François Welter (historien, CARHOP asbl)
Au terme de ce double numéro consacré aux maisons médicales, le temps est venu de s’interroger sur les défis contemporains auxquels est confronté le secteur. À cet égard, le Mémorandum pour les élections de 2024, publié par la Fédération des maisons médicales (FMM), c’est-à-dire la fédération professionnelle représentant notamment le secteur auprès des pouvoirs publics, reste une boussole précieuse qui indique les priorités des maisons médicales[1]. Les revendications sont nombreuses et concernent différents niveaux de pouvoir, du communal à l’européen, en passant par le fédéral, le communautaire et le régional.

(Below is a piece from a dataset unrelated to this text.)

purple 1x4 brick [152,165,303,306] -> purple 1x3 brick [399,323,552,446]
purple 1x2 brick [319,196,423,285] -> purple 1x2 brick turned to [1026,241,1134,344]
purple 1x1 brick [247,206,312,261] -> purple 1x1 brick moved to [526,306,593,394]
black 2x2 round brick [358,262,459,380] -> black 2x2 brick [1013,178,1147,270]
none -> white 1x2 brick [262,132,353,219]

Pour éclairer ces défis contemporains, le CARHOP a rencontré la secrétaire générale de la FMM, Fanny Dubois, qui nous a expliqué le fondement et la raison d’être des maisons médicales, leur rôle fondamental pour la démocratisation de l’accès aux soins de santé, mais aussi la nécessité de défendre des mécanismes de solidarité forts (la Sécurité sociale) pour lutter contre la menace des politiques néo-libérales. La présente analyse n’a donc aucune prétention à rapporter de façon exhaustive les priorités de la FMM ; elle n’en pose que quelques jalons[2].

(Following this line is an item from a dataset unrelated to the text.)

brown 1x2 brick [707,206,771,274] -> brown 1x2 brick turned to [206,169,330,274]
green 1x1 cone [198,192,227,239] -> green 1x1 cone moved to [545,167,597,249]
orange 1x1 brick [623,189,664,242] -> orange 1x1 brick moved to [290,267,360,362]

Portrait : Fanny Dubois en quelques mots Sociologue et aide-soignante à l’hôpital Saint-Pierre, à Bruxelles, Fanny Dubois étudie les conditions de travail des aides-soignantes, en étant au cœur du métier. Elle analyse alors l’institution hospitalière depuis un métier situé au bas de l’échelle barémique, tellement invisibilisé, et pourtant intense[3]. En croisant les savoirs pratiques et théoriques, elle prend conscience de l’utilité de faire évoluer le système de santé et d’y contribuer. En 2012, elle complète cette approche de terrain en rejoignant Solidaris, la mutualité socialiste. Elle y appréhende les enjeux du système de santé belge et de la Sécurité sociale, qui contribuent à la redistribution et au large accès aux soins de santé. Elle se confronte aussi aux rapports de force entre les différentes professions de soin, leurs syndicats et les mutuelles, avec, pointe-t-elle, des oubliés : les patient.e.s. C’est donc porteuse d’un solide bagage pratique et théorique que Fanny Dubois rejoint en 2019 la FMM. |
Les patient.e.s, des acteurs à part entière de la santé individuelle et collective
Pour les maisons médicales, les patient.e.s sont partie prenante des processus à mener et des décisions à prendre qui engagent leur santé, pour ce qui concerne à la fois les facettes curatives et préventives, individuelles et collectives. C’est pourquoi, depuis plus de quarante ans, les maisons médicales déploient des actions de santé communautaire.
Dès les années 1960, sur l’exemple des expériences menées en Amérique latine et dans les pays anglo-saxons, le Groupe d’étude pour une réforme de la médecine (GERM) milite pour que l’individu et la communauté soient partie prenante des décisions sur les questions de santé, sur base d’une information la plus complète possible. La santé est un enjeu de lutte sociale, dès lors qu’elle considère les conditions de travail, l’environnement, l’alimentation ou le niveau culturel des patient.e.s comme des déterminants de leur état de santé. La FMM stipule dans sa Charte de 2006 que les maisons médicales doivent « favoriser l’émergence d’une prise de conscience critique des citoyens vis-à-vis des mécanismes qui président à l’organisation des systèmes de santé et des politiques sociales »[4]. L’impulsion vient aussi des organisations internationales. En 1986, l’Organisation mondiale de la santé définit la santé communautaire dans la Charte d’Ottawa ; l’année suivante, le Secrétariat européen des pratiques de santé communautaire est installé. En Belgique, en 1989, la FMM lance une recherche-action sur le rôle des centres de santé intégrés (CSI) en santé communautaire, puis sur l’éducation en prévention[5].

Aujourd’hui encore, la santé communautaire est mobilisée comme outil collectif et global de la santé, tant du point de vue institutionnel que dans la pratique quotidienne des maisons médicales. Selon Fanny Dubois, « Une maison médicale, c’est une ASBL, donc une structure sans but lucratif dans laquelle un collectif de soignants décide de réfléchir en intelligence collective à un projet de santé pour les patients qui s’inscriront dans leur maison médicale. (…). C’est un peu comme une communauté de patients autour de la maison médicale. Dans ce collectif, l’idée est d’essayer de construire un lien de confiance avec les patients. Quand vous êtes patient, soigné en maison médicale, vous acceptez de vous inscrire à la maison médicale pour justement assurer cette continuité des soins »[6].